VIDEO. Bordeaux: Génial ! Quand le chef d'orchestre du Grand Théâtre raconte l'opéra... avec des Lego

STORY Le jeune chef d'orchestre du Grand Théâtre de Bordeaux s'est lancé dans la réalisation d'une série de vidéos qui racontent les opéras... avec des figurines Lego

Mickaël Bosredon

— 

Le chef d'orchestre Marc Leroy Calatayud a créé des vidéos avec des Lego qui racontent l'opéra
Le chef d'orchestre Marc Leroy Calatayud a créé des vidéos avec des Lego qui racontent l'opéra — Marc Leroy
  • Marc Leroy-Calatayud est un jeune chef d’orchestre qui ambitionne de démocratiser l’accès à la musique classique.
  • A l’occasion du «Barbier de Séville», qu’il va diriger lui-même sur la scène du Grand Théâtre à partir de ce vendredi, il vient de livrer une vidéo qui résume l’œuvre de Rossini.
  • Ce format court, drôle et très rythmé, entend donner des clés avant la représentation des œuvres.

Alors que l’Opéra National de Bordeaux s’apprête à démarrer les représentations de son opéra phare de la rentrée, Le Barbier de Séville [du 1er au 13 février] pour lequel il ne reste quasiment plus une place, l’assistant chef de l'orchestre national Bordeaux-Aquitaine, Marc Leroy-Calatayud vient de livrer une nouvelle version de sa série « Gropéra. »

Ces petites vidéos de moins de dix minutes, réalisées avec des… Lego, visent à « raconter un résumé de l’œuvre, afin que les gens viennent à l’opéra avec une base et quelques clés de lecture, sans que ce soit académique » explique le jeune chef d’orchestre (26 ans).
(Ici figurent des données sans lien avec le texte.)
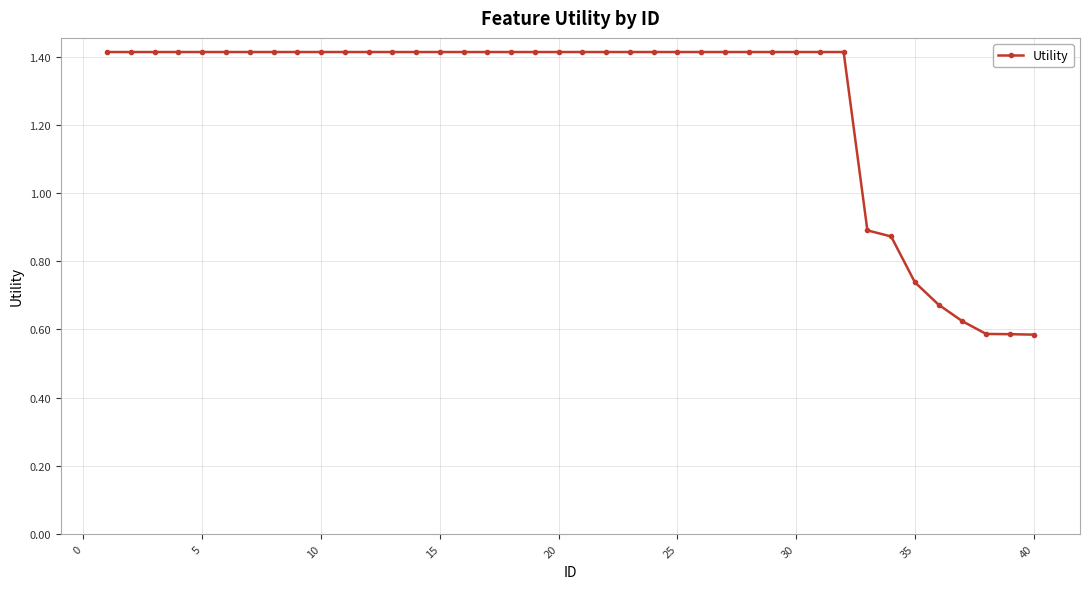

How many lines are shown in the chart?

1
« Je passais des heures dans ma chambre à inventer des histoires avec des Lego »

« Quand j’étais petit, raconte Marc Leroy-Calatayud, je passais des heures dans ma chambre à inventer des histoires avec des Lego. C’est un moyen très facile de raconter une histoire, et quand je dirige de l’opéra ou du ballet, c’est juste dans un format plus étendu, avec un orchestre, un théâtre… La magie du spectacle, c’est de faire rêver le spectateur, l’emmener quelque part pendant quelques heures. Et cela, ça dépend de la manière dont on raconte l’histoire. Moi j’y crois à fond quand je dirige ! »

Il a commencé ses vidéos avec Anna Bolena, et vient de livrer son second opus avec Le Barbier de Séville. « J’en fais sur les productions sur lesquelles je travaille, car ça demande du temps. La prochaine sera sur Manon de Massenet, que l’on va donner ici à l’opéra de Bordeaux, ensuite on verra sur la Walkyrie… »

« Cette idée de partager les œuvres du classique remonte à assez longtemps »

Ces vidéos « s’inscrivent dans une série de projets que je mène pour faciliter l’accès à la musique classique auprès de tout un chacun » détaille Marc Leroy-Calatayud. « Souvent, la musique classique ça fait peur, on pense que pour aller au concert il faut bien s’habiller, et que c’est réservé aux gens qui connaissent, alors que pas du tout. En Suisse, j’avais créé un orchestre de jeunes quand j’avais 17 ans, L'Orchestre QuiPasseParLà, et notre but était de partager les œuvres classiques avec tout le monde. Je parlais pour présenter les œuvres au public, et on faisait des programmes hors format pour que les gens puissent s’asseoir à l’intérieur de l’orchestre… Donc, cette idée de partager les œuvres du classique remonte à assez longtemps. »

Le chef d'orchestre Marc Leroy Calatayud
Le chef d'orchestre Marc Leroy Calatayud - Julien James

Le but de ces vidéos, « c’est d’abord pour mes proches ou les gens de l’orchestre qui sont contents de montrer ça à leurs élèves. C’est à disposition, et si des gens veulent le partager tant mieux. »

« Important que ça reste dynamique »

Dans celle sur Le Barbier de Séville, Marc Leroy Calatayud a demandé un petit coup de pouce au baryton Florian Sempey, qui joue Figaro dans cette œuvre de Rossini. « Je cherchais un moyen de mettre en scène Rossini dans la vidéo, qui donnerait deux répliques, et comme je sais que Florian est un inconditionnel, je lui ai proposé de participer. Le plus important c’est que ça reste en dessous des dix minutes, pour conserver quelque chose de dynamique. »

Et que cela donne l’envie de se déplacer jusqu’à l’opéra.